Port Royal Plantation was once Coggins Point, Grass Lawn and Fish Haul Plantations, which were owned by the Pope family. The Pope House, built in 1806, was used as the headquarters for the Department of the South during the Civil War. Squire William Pope owned 200 slaves, according to the 1860 agricultural census.

Enslaved people stand outside slave quarters on Drayton’s Fish Haul plantation, located near present day Mitchelville and Port Royal Plantation.
Enslaved people stand outside slave quarters on Drayton’s Fish Haul plantation, located near present day Mitchelville and Port Royal Plantation.

The history of the land may not be top of mind, though. Pyle said that although the community values its war-related relics, such as the Port Royal steam cannon, he was unaware that the community sits on soil once occupied by plantations.

“We’ve looked at our history as our war memorials that are still here,” he said. “That’s the history we are probably most familiar with.”

‘Not going to solve our issues’

Nationwide calls for racial justice and against police brutality following the death of George Floyd at the hands of Minneapolis police have motivated some gated community residents to take up renaming where they live.

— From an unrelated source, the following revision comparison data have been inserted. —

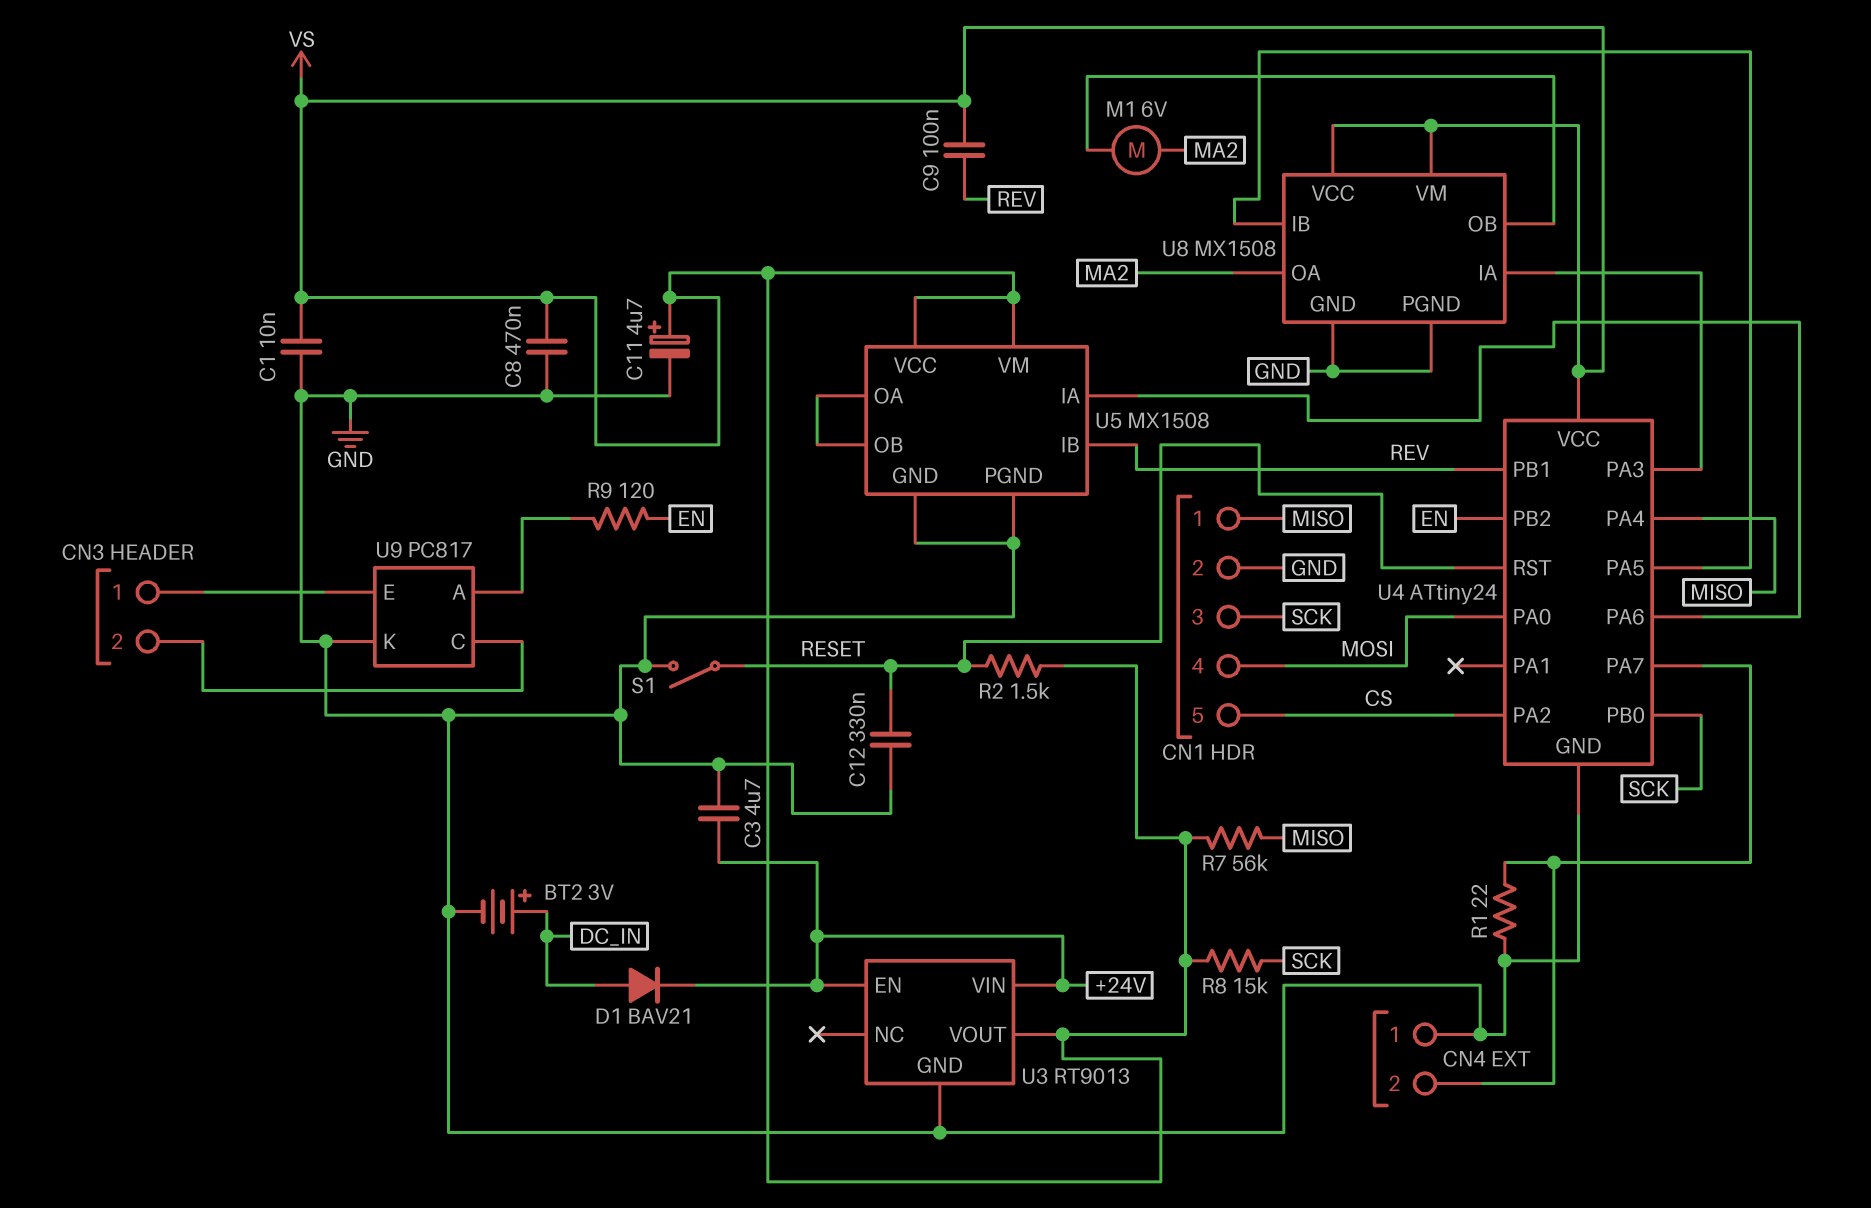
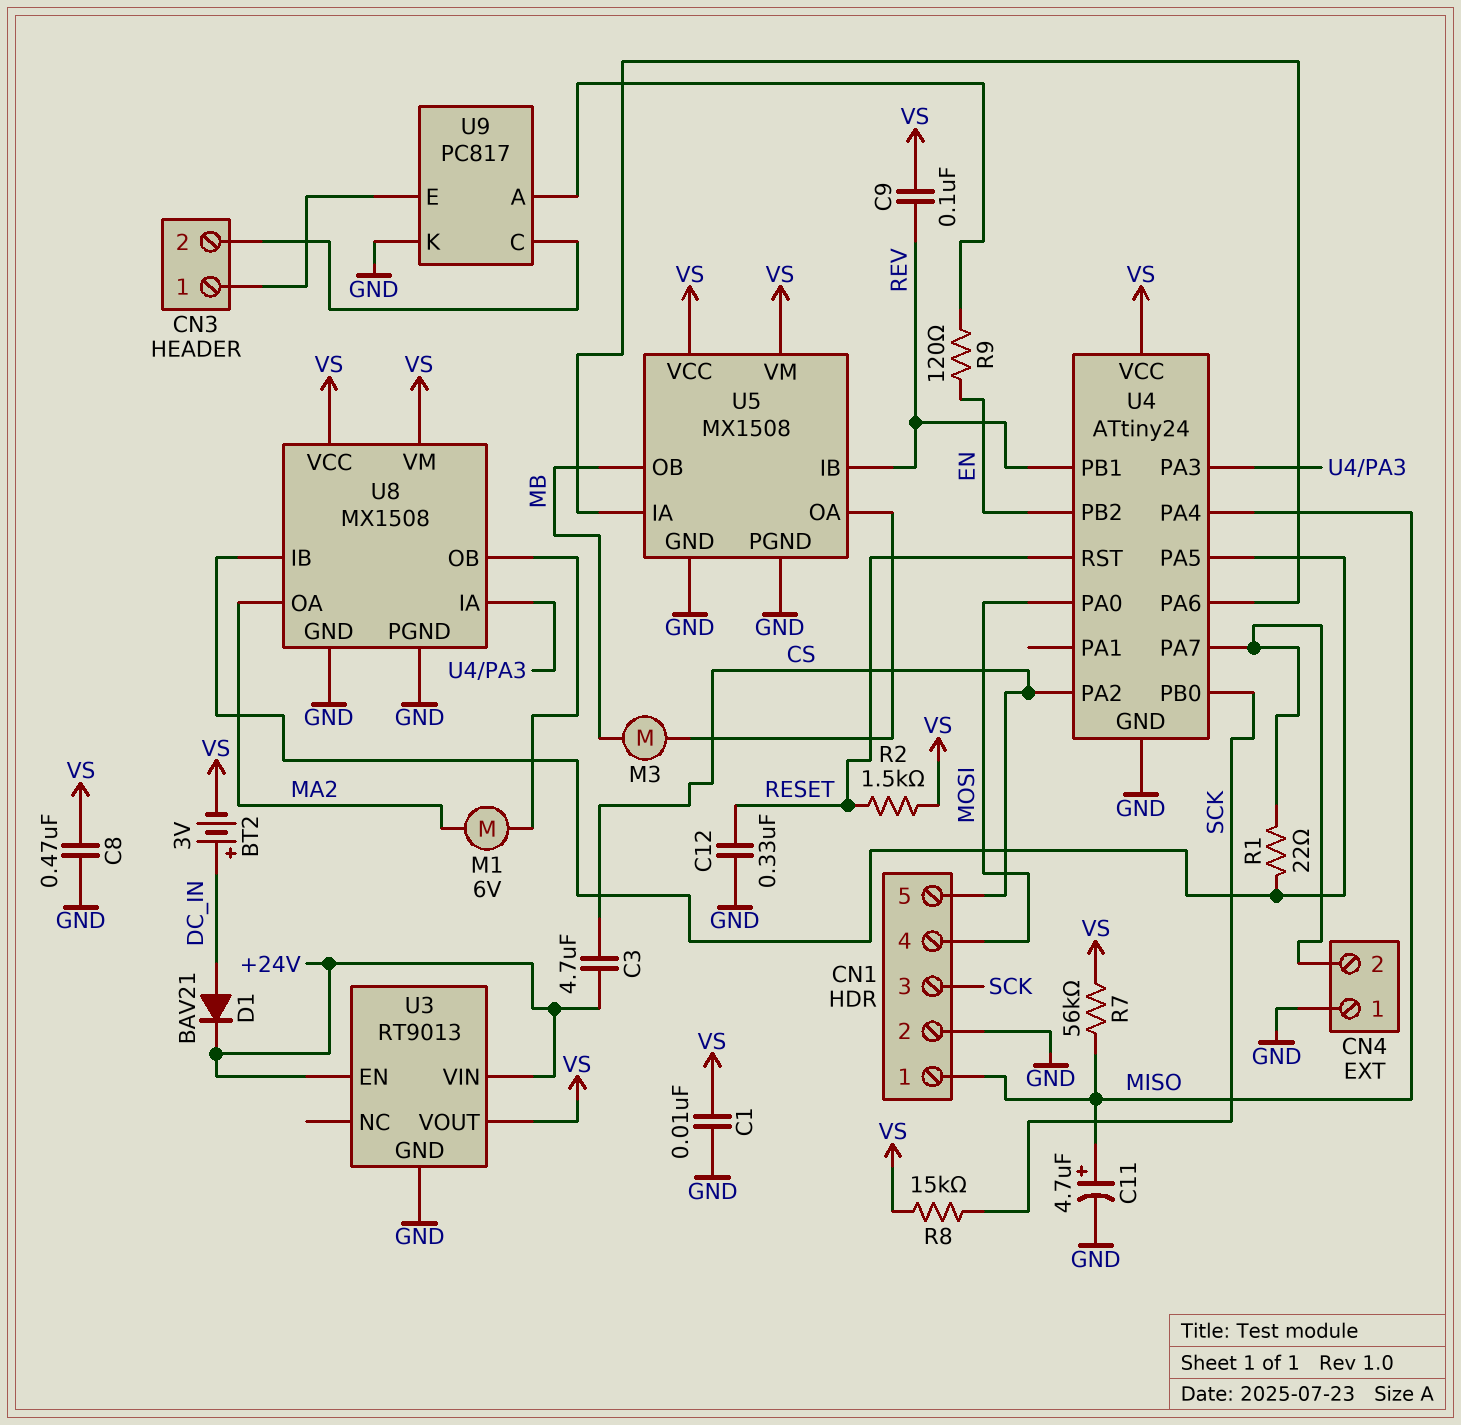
BT2: 3V (plus DC_IN, minus GND) -> 3V (plus DC_IN, minus VS)
C3: 4.7uF (+24V, GND) -> 4.7uF (+24V, CS)
C11: 4.7uF (plus VS, minus GND) -> 4.7uF (plus MISO, minus GND)
M3: none -> motor (MB, U5/OA)
R1: 22 (CN4/2, GND) -> 22 (CN4/2, U4/PA5)
S1: switch (GND, RESET) -> none
U5 pin OB: U5/OA -> MB

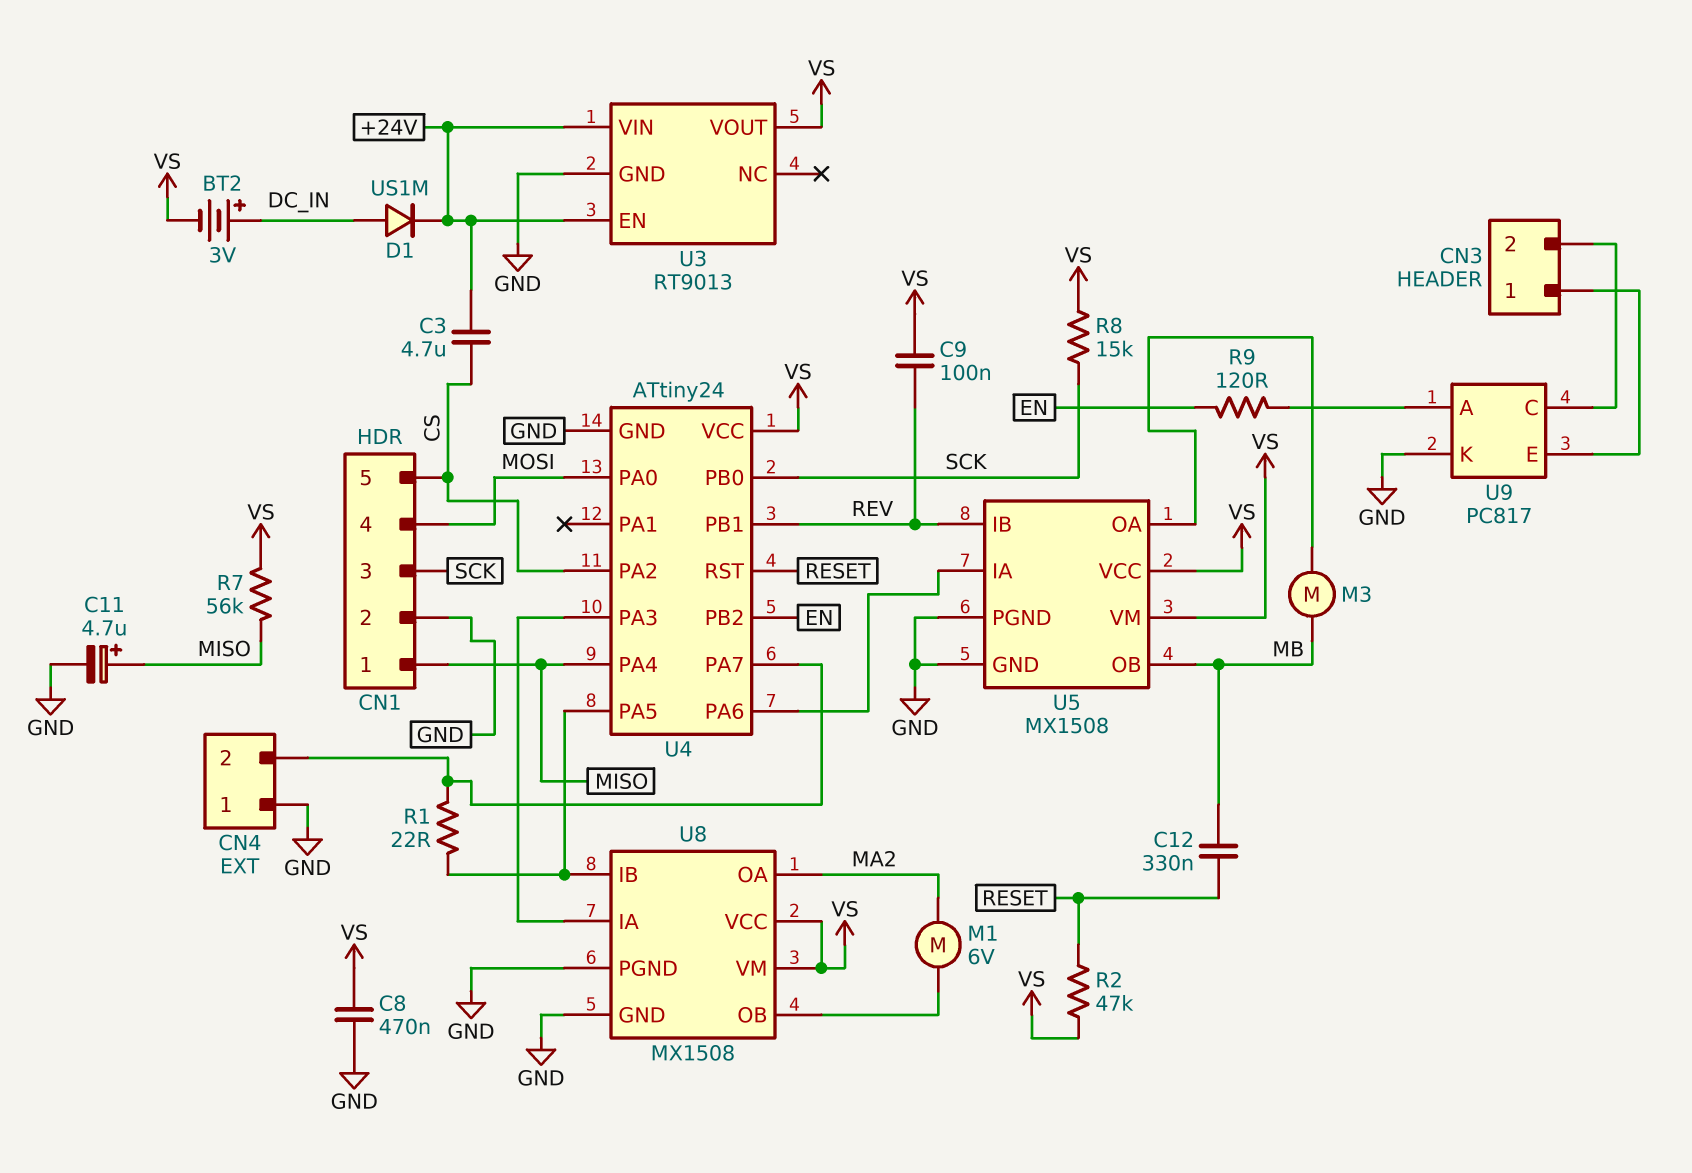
C1: 10nF (GND, VS) -> none
C12: 330nF (GND, RESET) -> 330nF (MB, RESET)
D1: diode BAV21 (A DC_IN, K +24V) -> diode US1M (A DC_IN, K +24V)
R2: 1.5k (RESET, VS) -> 47k (RESET, VS)

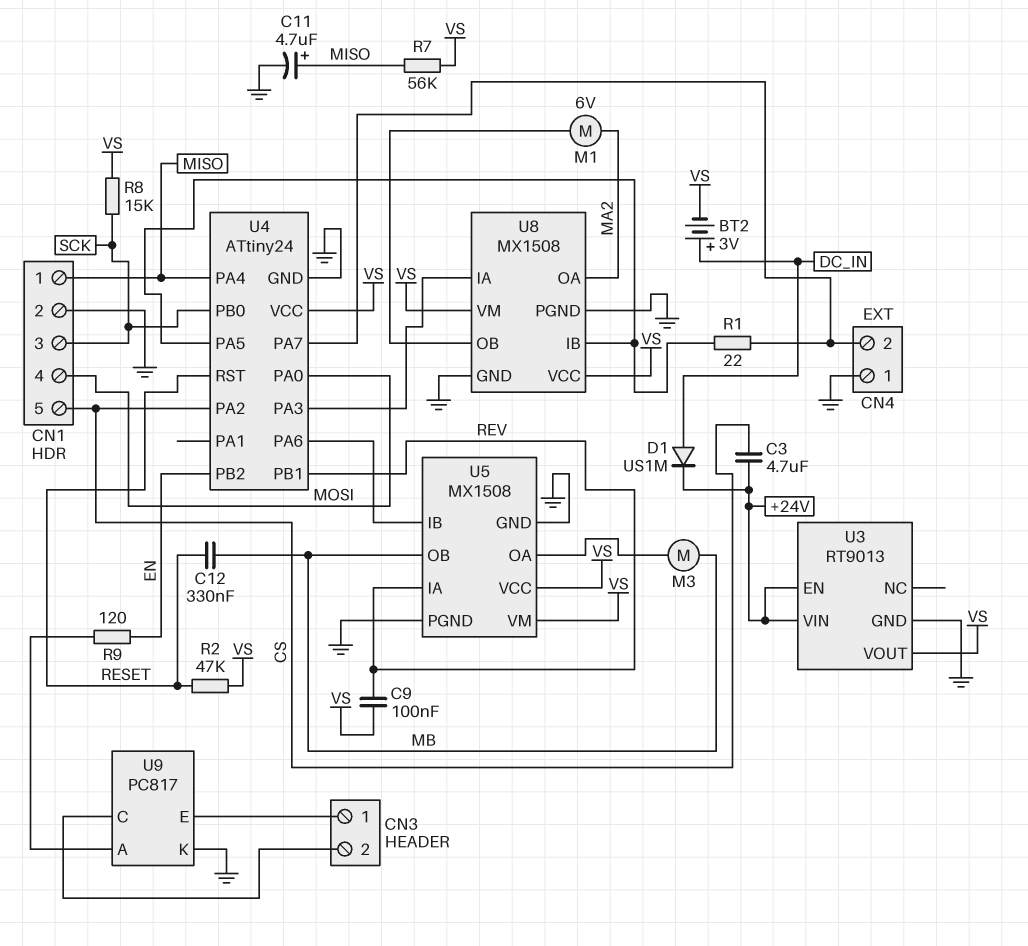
C8: 470nF (GND, VS) -> none
U5 pin IA: U4/PA6 -> REV
U5 pin IB: REV -> U4/PA6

Crystal Higginbotham, general manager of Rose Hill Plantation in Bluffton, said a handful of members reached out this week about changing the name.

In the years before the Civil War, James Brown Kirk ran Rose Hill as a cotton plantation, enriching his family and at one time enslaving over 250 people, according to a historical summary published on the community’s website.

The community’s board will take up the issue at its next meeting, she said, and any change would have to be approved through a community-wide referendum. Higginbotham said in 2015 the appetite to change wasn’t strong.

“After the circumstances we’re under right now and the things that have been brought to the surface, people may have a change of heart,” she said.

That change of heart is what many are counting on, but the passion and outrage incited over the word “plantation” is just the start of a larger conversation native islander Brown wants to have about race, inequity and land use in Beaufort County.

“If they remove ‘plantation’ or not, that’s not going to solve our issues,” Brown said. “That does not change someone who feels they are less than another, or someone who feels they are more than another.”

“That’s the root of it that needs a lot of attention,” he added.